# [Given records]
---

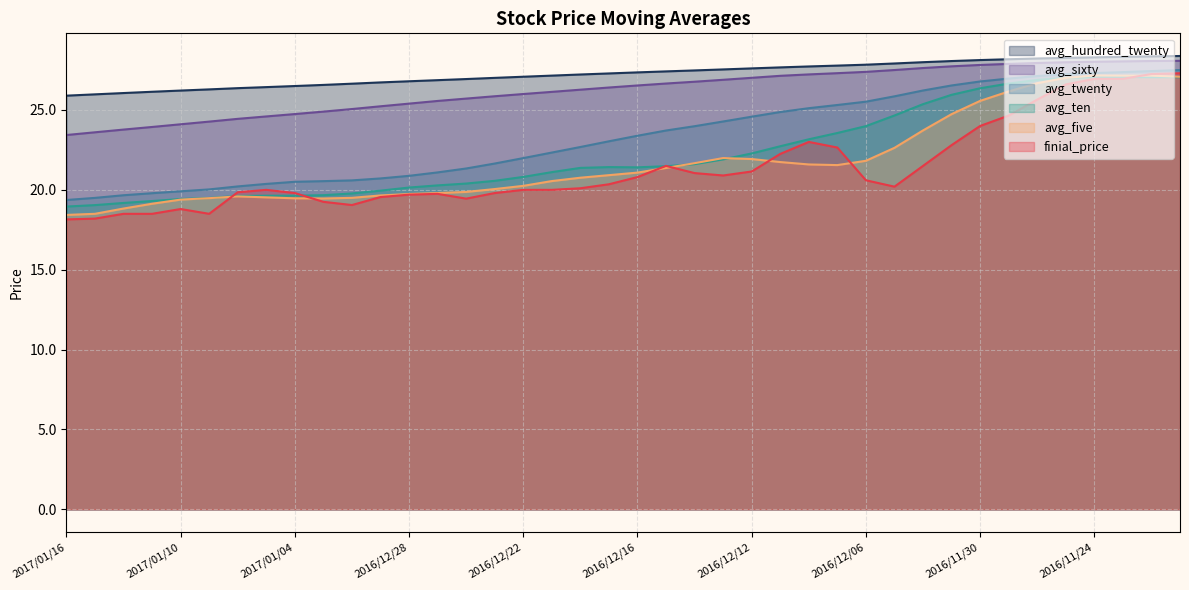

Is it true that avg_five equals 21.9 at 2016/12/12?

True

---

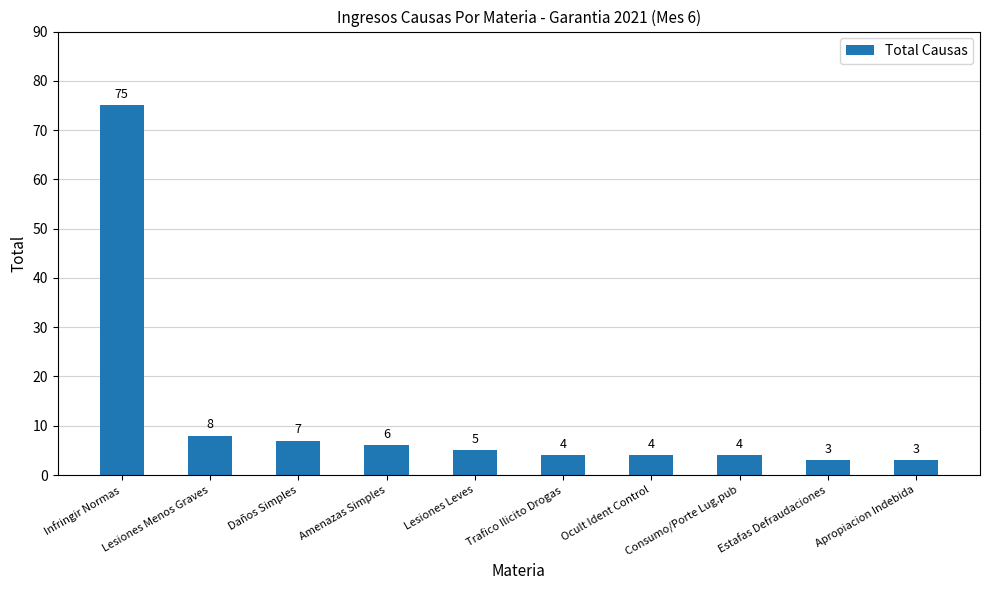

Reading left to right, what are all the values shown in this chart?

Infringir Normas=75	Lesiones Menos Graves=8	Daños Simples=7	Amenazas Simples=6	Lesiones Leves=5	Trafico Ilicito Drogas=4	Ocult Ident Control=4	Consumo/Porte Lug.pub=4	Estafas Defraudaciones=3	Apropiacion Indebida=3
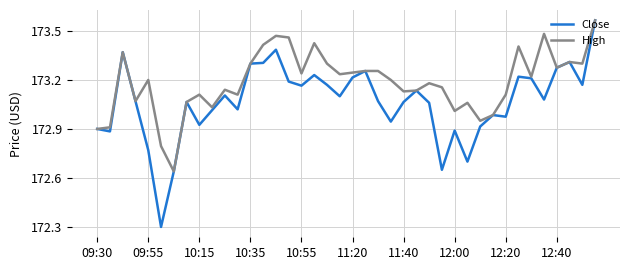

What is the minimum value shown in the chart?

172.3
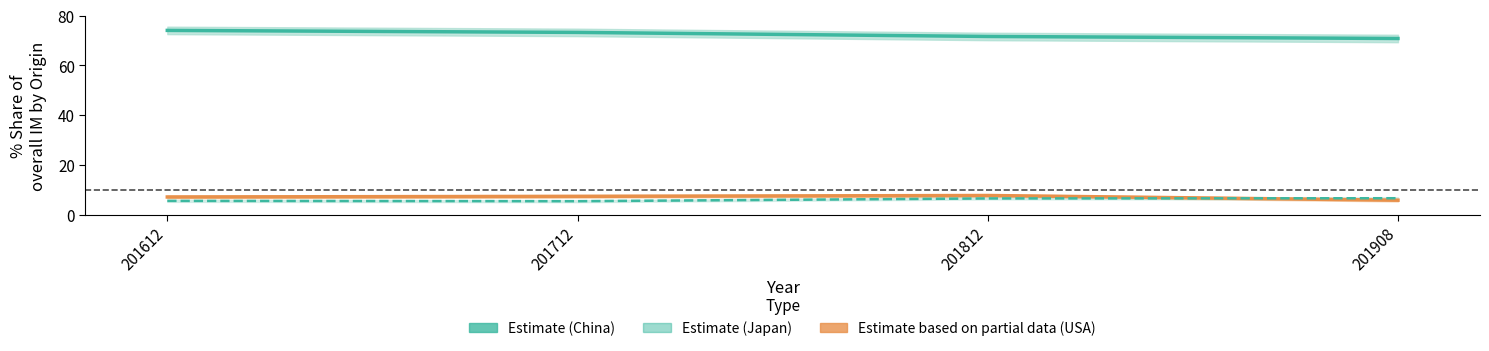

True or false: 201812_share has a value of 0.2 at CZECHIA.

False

---

# [Exercise brief]
Return every line of the rows above that contains the string "chart". Matching is case-sensitive.

# [Output for this task]
Reading left to right, what are all the values shown in this chart?
What is the minimum value shown in the chart?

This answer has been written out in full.